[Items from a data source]
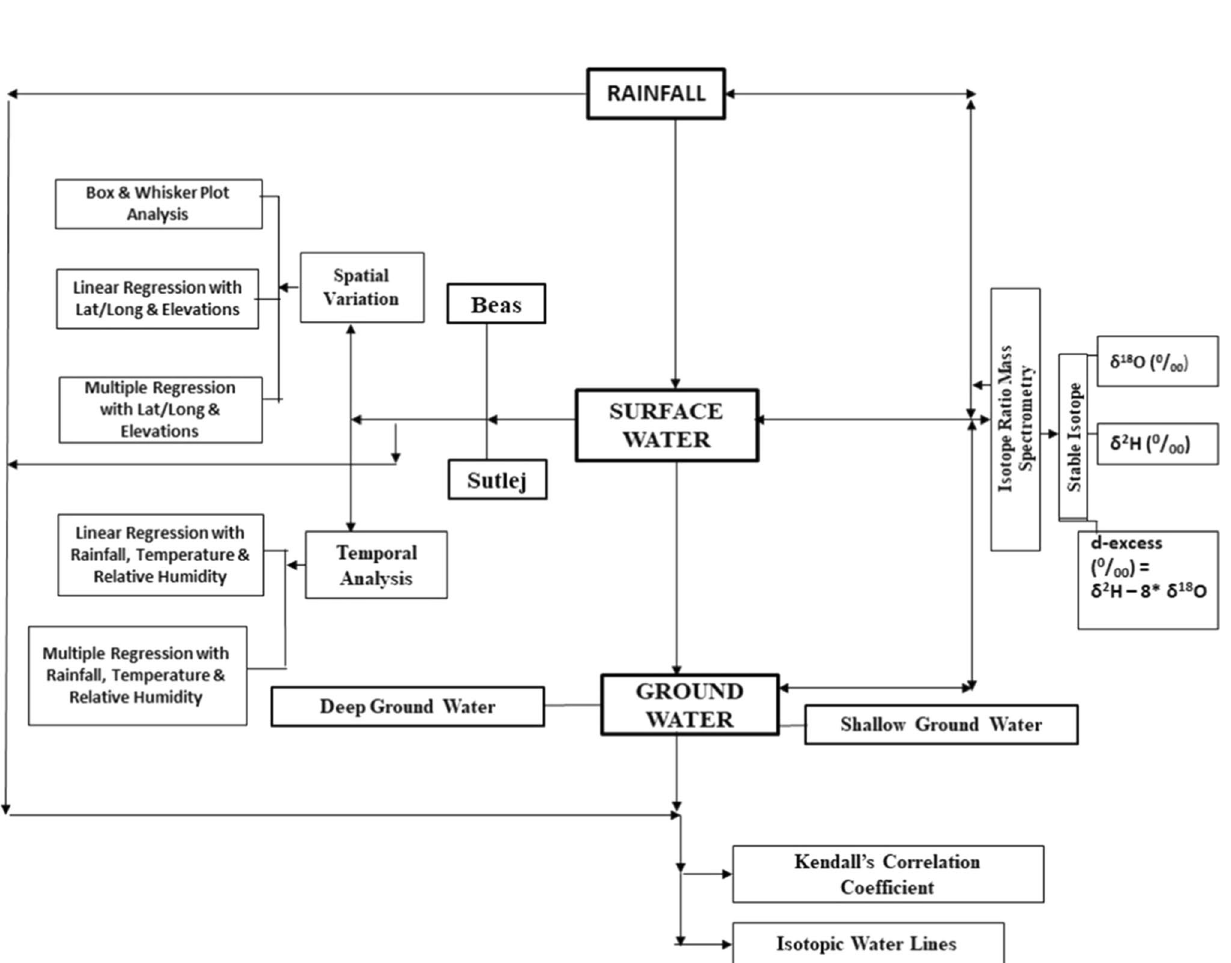
Fig. 4 Flow chart of the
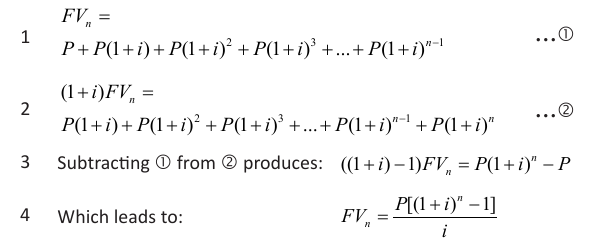
BOX 1: Elimination method to derive formula for future value of an ordinary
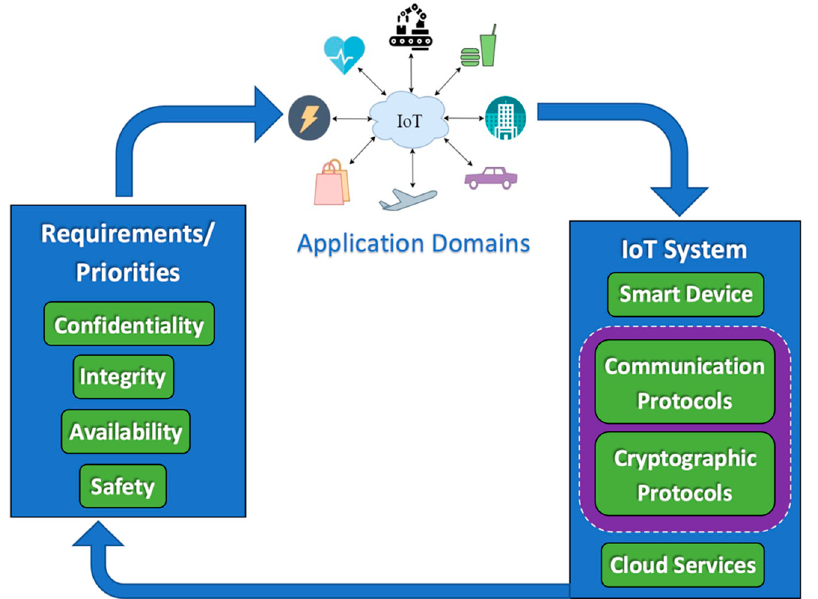
Figure 1. IoT applications have different requirements in terms of the CIA triad, in addition to safety. They should be considered when choosing the communication and security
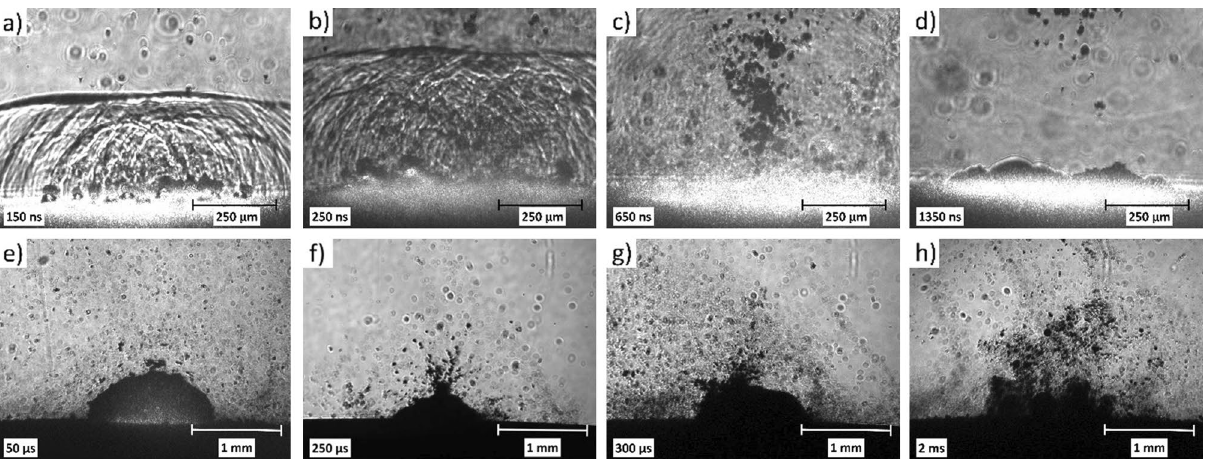
Figure 11. Fast photography images of PLAL (λ = 532 nm, F = 6 J/cm 2 ) of meloxicam in distilled water. (a)–(c) Formation and propagation of the wave front; (d)–(g) Rebounding dynamics of the cavitation bubble with increasing particle ejection; (h) Disintegration of the cavitation bubble and particle release/dispersion in the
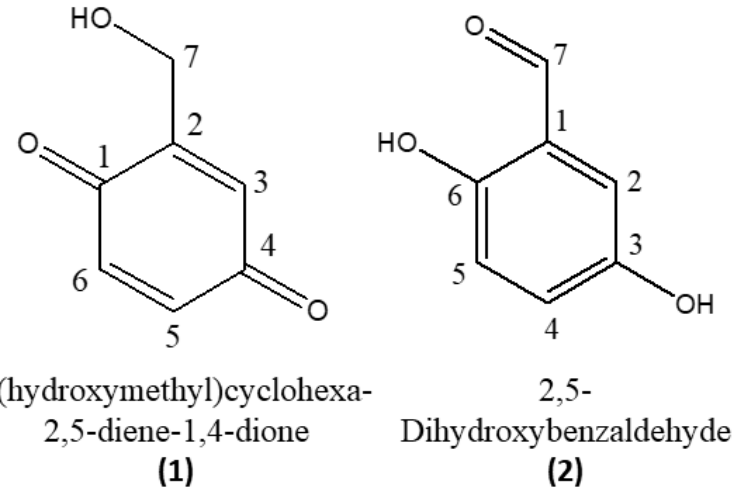
Figure 1. Chemical structure of compounds 1 and 2 , isolated from the culture filtrate of the grammicin-knockout mutant strain (TR74) of Xylaria grammica.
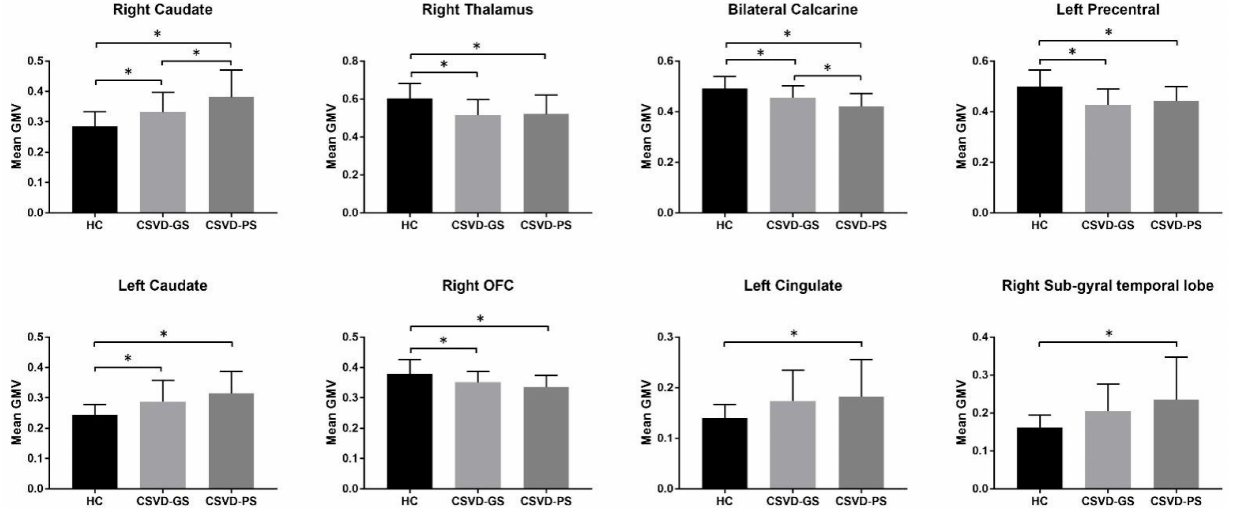
Figure 3. ROI post hoc tests. X-axis represents three groups of subjects; Y-axis indicates the mean GMV of each ROI. * Significant at p < 0.05 (Bonferroni corrected). ROI—region of interest; GMV— gray matter volume; OFC—orbitofrontal cortex; CSVD—cerebral small vessel disease; HC—healthy controls; GS—good sleepers; PS—poor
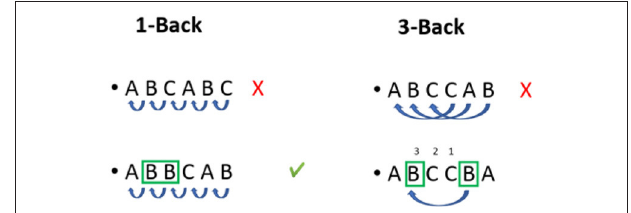
FIGURE 1 | Illustration of the N-back task operation according to the difficulty modality (1-back vs. 3-back).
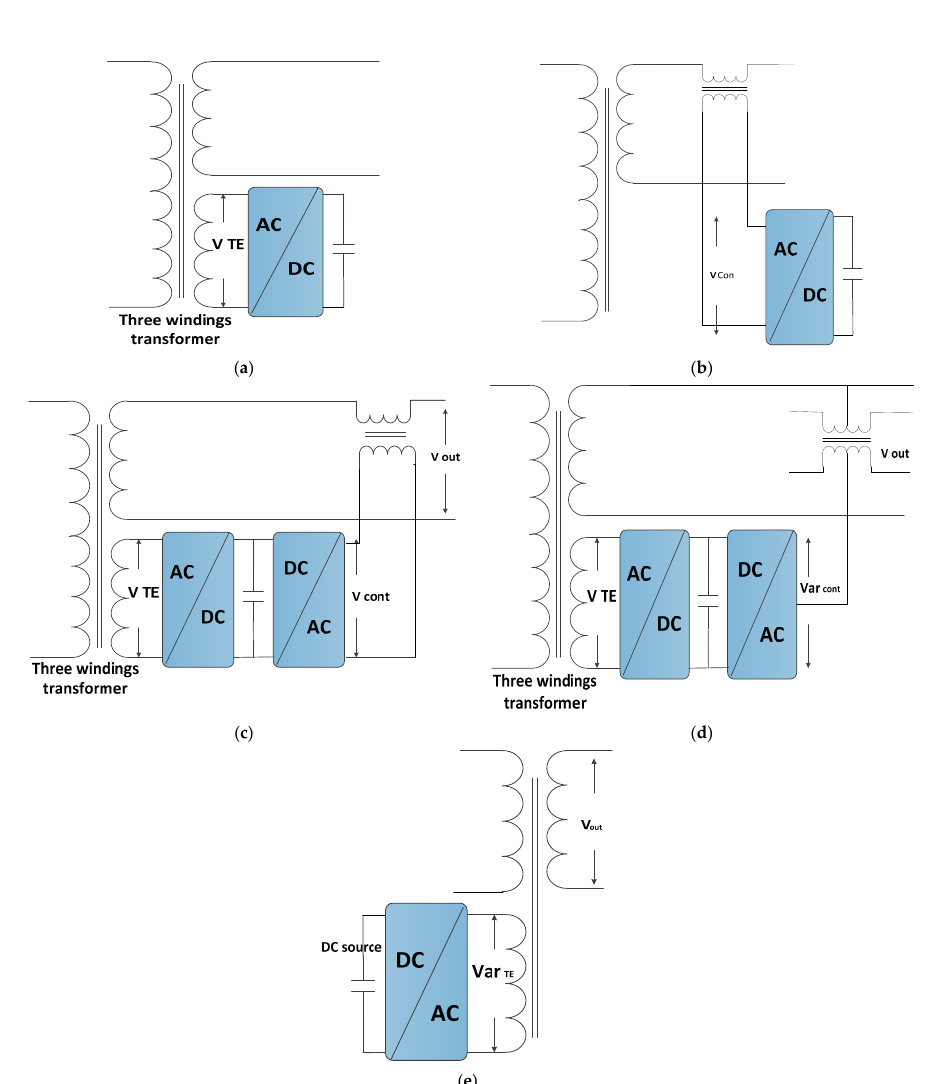
Figure 3b Conceptual 2 Figure 3c Conceptual 3 Figure 3d Conceptual 4 Figure 3e Conceptual 5 Energies 2021 , 14 , x FOR PEER REVIEW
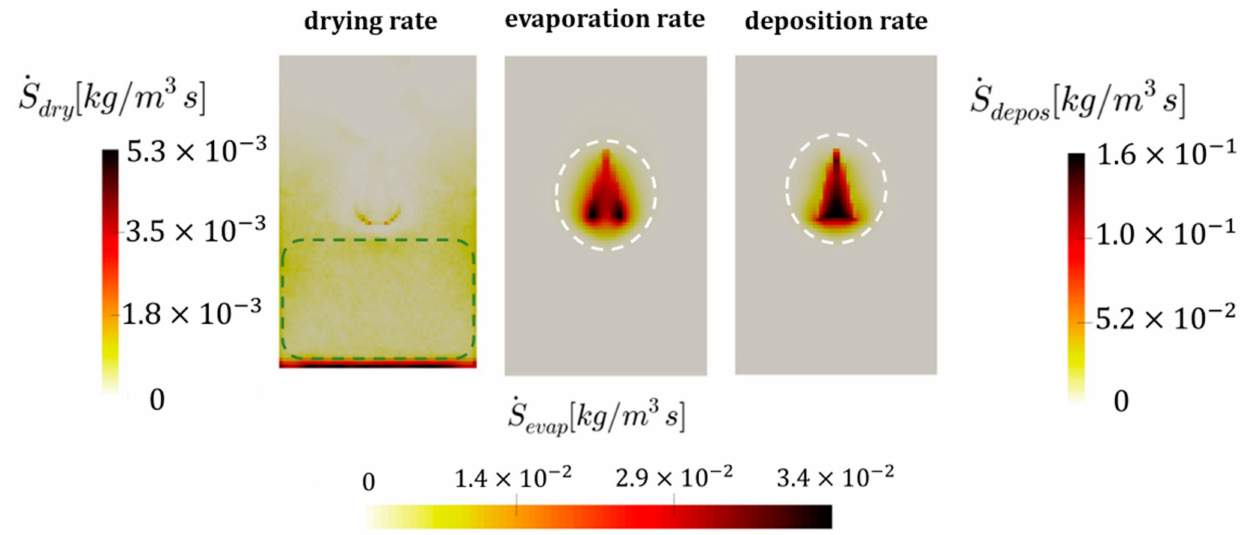
Figure 9. Identification of different zones in a typical 2D wet fluidized bed (the result of TFM simulations following Askarishahi et al.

> Work to complete
When a line of the records holds the word "different", copy that line.

> Answer box
Figure 1. IoT applications have different requirements in terms of the CIA triad, in addition to safety. They should be considered when choosing the communication and security
Figure 9. Identification of different zones in a typical 2D wet fluidized bed (the result of TFM simulations following Askarishahi et al.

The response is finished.